Good ugly – how Perfectly Imperfect is building an empire one reject at a time

by | Nov 24, 2022 | At Home

Handmade Tales – In the latest of our artisan series, Doris Neubauer meets Wendy Zhou, founder of Perfectly Imperfect.

It was March 25, 2020, the first day of the national lockdown, when Wendy Zhou’s sister called. Eileen, who had given up her job as a registered nurse in the ICU department, was growing tomatoes in Pukekohe and struggling to get her produce into supermarkets. Freshly harvested, with a limited shelf life, the tomatoes really needed a home. Couldn’t they go directly to people?

Ever the entrepreneur, Wendy sold the crop through Shopify and the sisters’ WeChat group.

The exercise got her thinking – and reading – about food waste. Some 45% of fruit and vegetables in New Zealand is never harvested or goes straight into compost or, worse, landfill. Not because of a lack of taste, but due to their ‘imperfect’ size, shape, or colour. That’s 122,000 tonnes of good food worth over $1 billion rotting away and emitting greenhouse gases into the atmosphere.
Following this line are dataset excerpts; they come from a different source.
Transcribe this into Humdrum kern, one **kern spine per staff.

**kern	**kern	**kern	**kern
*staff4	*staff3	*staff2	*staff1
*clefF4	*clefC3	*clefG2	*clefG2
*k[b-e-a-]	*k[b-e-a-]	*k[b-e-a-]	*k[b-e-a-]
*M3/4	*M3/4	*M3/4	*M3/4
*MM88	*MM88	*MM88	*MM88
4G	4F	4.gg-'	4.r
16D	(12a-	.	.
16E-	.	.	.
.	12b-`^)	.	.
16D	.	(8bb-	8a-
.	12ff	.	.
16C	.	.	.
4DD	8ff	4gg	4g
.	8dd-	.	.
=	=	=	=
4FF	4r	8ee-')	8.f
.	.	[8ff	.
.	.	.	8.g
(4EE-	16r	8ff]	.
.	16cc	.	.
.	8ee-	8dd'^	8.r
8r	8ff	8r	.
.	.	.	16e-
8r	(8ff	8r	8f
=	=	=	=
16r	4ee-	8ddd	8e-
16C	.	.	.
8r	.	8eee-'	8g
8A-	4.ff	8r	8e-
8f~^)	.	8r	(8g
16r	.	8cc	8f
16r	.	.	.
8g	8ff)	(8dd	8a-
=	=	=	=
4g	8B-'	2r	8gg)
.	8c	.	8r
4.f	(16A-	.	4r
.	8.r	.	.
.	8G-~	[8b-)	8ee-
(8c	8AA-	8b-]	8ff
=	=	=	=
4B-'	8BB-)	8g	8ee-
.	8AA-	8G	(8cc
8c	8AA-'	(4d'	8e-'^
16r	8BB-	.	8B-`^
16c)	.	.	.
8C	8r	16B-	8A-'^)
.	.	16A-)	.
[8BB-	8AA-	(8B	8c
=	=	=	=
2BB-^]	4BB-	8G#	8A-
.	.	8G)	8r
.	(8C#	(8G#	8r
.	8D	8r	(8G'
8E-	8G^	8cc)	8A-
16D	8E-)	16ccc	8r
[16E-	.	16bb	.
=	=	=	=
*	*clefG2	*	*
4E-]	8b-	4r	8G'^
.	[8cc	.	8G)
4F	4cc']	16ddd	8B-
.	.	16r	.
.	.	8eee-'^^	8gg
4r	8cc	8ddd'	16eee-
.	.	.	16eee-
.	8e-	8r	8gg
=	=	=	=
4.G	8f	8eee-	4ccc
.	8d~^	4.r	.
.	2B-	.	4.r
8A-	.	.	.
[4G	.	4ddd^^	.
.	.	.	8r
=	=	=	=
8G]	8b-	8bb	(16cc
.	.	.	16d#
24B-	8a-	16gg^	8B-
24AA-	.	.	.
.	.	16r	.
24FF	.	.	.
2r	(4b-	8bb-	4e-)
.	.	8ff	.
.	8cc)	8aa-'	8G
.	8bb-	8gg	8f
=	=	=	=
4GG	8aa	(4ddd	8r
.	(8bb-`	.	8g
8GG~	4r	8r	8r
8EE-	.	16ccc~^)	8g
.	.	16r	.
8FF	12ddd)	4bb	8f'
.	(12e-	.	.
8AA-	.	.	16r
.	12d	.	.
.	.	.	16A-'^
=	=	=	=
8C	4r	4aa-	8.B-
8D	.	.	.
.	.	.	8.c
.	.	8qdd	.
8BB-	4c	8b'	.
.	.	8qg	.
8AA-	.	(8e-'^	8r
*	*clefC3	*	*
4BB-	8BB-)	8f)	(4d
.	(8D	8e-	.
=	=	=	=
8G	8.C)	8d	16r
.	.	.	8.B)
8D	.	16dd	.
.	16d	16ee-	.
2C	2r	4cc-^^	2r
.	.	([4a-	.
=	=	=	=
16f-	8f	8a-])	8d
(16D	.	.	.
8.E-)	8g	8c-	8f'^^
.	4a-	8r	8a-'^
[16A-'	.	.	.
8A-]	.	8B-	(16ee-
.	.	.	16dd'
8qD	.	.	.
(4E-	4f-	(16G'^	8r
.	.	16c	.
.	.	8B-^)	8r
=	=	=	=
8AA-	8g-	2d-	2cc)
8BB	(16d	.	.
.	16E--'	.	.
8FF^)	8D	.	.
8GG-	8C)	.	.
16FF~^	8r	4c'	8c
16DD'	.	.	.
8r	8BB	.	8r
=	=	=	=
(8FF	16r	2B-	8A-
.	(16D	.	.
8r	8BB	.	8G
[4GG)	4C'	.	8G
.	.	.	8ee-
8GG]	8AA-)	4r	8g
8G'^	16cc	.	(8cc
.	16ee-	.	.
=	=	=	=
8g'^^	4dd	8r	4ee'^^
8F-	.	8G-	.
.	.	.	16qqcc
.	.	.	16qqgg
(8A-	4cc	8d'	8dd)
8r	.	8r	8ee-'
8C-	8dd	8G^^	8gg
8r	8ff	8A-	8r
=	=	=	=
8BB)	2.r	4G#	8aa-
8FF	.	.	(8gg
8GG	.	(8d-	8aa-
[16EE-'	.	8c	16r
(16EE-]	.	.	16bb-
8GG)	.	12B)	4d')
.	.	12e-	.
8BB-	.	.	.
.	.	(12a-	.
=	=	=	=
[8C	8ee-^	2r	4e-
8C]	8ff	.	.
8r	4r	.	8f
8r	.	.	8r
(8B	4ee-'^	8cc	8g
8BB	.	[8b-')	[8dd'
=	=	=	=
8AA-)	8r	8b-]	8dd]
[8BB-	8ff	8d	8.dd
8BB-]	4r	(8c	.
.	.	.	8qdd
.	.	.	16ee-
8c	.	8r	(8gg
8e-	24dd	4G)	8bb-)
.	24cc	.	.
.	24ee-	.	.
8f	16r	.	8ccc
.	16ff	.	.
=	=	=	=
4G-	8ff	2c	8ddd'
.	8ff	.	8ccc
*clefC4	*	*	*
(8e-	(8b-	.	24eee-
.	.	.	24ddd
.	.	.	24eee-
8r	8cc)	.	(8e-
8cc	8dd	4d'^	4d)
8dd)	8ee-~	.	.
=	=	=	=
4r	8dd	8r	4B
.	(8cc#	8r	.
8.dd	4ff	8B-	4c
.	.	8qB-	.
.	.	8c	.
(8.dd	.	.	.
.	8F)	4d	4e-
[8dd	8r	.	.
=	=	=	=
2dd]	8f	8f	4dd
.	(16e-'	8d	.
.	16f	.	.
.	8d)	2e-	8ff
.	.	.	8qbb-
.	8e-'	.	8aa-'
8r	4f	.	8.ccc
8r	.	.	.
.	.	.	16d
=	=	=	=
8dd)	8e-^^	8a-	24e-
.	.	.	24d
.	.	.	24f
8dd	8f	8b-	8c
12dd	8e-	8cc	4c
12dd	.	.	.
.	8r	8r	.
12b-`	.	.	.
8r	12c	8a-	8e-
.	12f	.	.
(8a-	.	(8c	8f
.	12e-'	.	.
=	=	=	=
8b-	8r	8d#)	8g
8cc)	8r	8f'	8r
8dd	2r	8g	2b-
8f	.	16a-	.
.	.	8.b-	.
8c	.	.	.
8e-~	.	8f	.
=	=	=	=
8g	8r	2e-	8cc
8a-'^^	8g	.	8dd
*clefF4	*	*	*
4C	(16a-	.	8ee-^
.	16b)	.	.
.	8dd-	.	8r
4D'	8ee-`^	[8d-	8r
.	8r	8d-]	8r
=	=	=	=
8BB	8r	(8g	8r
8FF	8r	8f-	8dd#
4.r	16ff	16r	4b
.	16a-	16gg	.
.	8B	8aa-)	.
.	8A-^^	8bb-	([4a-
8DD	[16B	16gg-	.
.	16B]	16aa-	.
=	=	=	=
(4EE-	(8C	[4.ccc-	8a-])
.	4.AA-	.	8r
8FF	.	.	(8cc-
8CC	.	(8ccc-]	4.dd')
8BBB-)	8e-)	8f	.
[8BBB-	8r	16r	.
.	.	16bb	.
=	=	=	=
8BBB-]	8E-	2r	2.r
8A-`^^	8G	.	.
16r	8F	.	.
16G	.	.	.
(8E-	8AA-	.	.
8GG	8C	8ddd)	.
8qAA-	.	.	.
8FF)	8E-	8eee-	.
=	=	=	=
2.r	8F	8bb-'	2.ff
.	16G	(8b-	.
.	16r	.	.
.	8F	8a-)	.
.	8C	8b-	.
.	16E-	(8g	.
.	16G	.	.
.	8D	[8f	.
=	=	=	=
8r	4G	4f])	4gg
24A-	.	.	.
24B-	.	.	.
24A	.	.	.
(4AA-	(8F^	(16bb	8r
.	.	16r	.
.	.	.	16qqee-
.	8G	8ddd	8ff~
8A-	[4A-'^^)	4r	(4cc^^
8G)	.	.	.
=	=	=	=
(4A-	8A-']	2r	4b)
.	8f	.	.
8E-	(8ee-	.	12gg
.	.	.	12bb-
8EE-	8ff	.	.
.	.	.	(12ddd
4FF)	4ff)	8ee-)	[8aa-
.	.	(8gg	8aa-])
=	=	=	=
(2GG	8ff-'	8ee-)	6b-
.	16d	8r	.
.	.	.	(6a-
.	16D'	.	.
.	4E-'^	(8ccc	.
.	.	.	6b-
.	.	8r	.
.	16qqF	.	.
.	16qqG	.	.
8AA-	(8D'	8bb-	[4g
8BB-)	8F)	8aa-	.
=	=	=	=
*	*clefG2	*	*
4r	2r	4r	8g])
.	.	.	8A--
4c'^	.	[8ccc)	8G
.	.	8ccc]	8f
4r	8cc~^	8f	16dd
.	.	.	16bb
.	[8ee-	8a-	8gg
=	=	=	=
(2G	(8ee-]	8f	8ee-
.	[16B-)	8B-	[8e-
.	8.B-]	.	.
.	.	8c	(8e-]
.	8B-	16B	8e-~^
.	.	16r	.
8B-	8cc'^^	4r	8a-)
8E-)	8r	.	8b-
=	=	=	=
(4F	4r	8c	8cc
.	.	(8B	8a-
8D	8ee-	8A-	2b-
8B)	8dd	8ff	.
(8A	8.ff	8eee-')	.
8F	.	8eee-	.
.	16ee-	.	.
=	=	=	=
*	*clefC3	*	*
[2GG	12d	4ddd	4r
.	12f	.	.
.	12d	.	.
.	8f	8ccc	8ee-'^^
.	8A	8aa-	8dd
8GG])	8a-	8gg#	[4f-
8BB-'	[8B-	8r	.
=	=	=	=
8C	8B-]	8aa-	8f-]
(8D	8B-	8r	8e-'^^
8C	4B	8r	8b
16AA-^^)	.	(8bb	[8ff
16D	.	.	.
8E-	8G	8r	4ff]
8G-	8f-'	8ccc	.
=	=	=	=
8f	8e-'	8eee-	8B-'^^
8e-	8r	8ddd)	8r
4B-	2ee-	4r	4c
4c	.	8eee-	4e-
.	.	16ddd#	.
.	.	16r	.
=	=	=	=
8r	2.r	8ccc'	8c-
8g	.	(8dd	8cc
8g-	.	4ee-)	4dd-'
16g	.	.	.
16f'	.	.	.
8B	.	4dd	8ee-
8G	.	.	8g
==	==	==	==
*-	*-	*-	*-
Apart from the environmental effect, there are social and economic social downsides too. Even though New Zealand grows enough food to feed 40 million people, one in five New Zealanders are experiencing food insecurity.

Those numbers did not add up for Wendy, who works as a senior insight specialist with a bank. It motivated her to start the charity “Perfectly Imperfect” during the second lockdown in August 2020. Two years later it’s an award-winning charity sending 150 boxes a week, with a growing network of distribution partners and 20 volunteers.

In the mystery boxes you can find black avocados next to bok choy with yellow leaves and carrots that are starting to decay.

“We don’t hide the imperfections. We proudly lay them out,” she says. “You can chop it off and eat the other half … The challenge is to find a new love for the product. It is food after all.”

But it’s food that would otherwise be thrown away.

Vege boom and bust

The first produce came from other growers in Pukekohe. Then Wendy saw an article about a zucchini farmer in Kerikeri who struggled with the shortage of labour and eventually quit harvesting.

“The next weekend, my whole family went up and harvested about 300 kilograms of zucchinis in half an hour.” Since then, she and a group of volunteers harvest from farmers and local growers in the Auckland region, Hawkes Bay and Gisborne. Whereas Perfectly Imperfect’s labour comes for free, the growers get paid. “We pay the grower for the tomato plant, the seedlings they buy, how much they spend to grow them. We want to reframe and get away from food waste. We’re actually recovering food resources.”

Apart from the resources to grow food, it takes labour to pack the produce and deliver it to markets. “In probably 80% of the time, the growers pack all the produce regardless of the differences in the grades (only grade 1 and 2-produce are taken by the supermarkets) and send it to floor markets and warehouses. It’s ready to sell, it’s perfect to sell. But for some reason it stays there. So every week we rescue food from them.”

In addition to the mystery boxes, Perfectly Imperfect is supported by the Kāinga Ora to run a community shop out of Mount Roskill’s Owairaka Community Hub. The store supplies whatever Wendy and her team rescue each week and operates on a “pay it forward” basis. “Pay it forward is another option of pay what you can. It gives people dignity.”

 

 

The suggested price is $15, no matter if you purchase vegetables for a family of five or as a single person. “It is not about the value of food but it is the value to support the mission. You pay the money and you also take care of the food.”

The business has exceeded Wendy’s expectations. “Every four minutes while we are open, we serve a family. Every week, we serve over a ton of food in that shop in just eight hours a week.” Perfectly Imperfect wants to have five more of the local, volunteer run shops by the end of the year.

Another outlet is the Gleaning Network Program which is focused on business innovations. For example, Perfectly Imperfect delivers gleaned cauliflower to the start-up KINDA to turn it into ice cream. “We can also turn 100 kilos of oranges, that would be hard to preserve, into 5 kilos citrus powder for the industry.

Wendy has high hopes for growth. “I want at least 120,000 members for Perfectly Imperfect. That’s 2.6% of the population of New Zealand, and every member could save the entire food waste of the year. We don’t need that big amount of people. Not everyone needs to take action, but small actions by only 2.6% of us would fund us to solve the problem. That’s how easy it is.”

She doesn’t see food waste as a problem so much as an opportunity. “There are solutions. People want to collaborate, it’s a happy ending. That’s why everyone is talking to me about food waste, it’s such a joy.”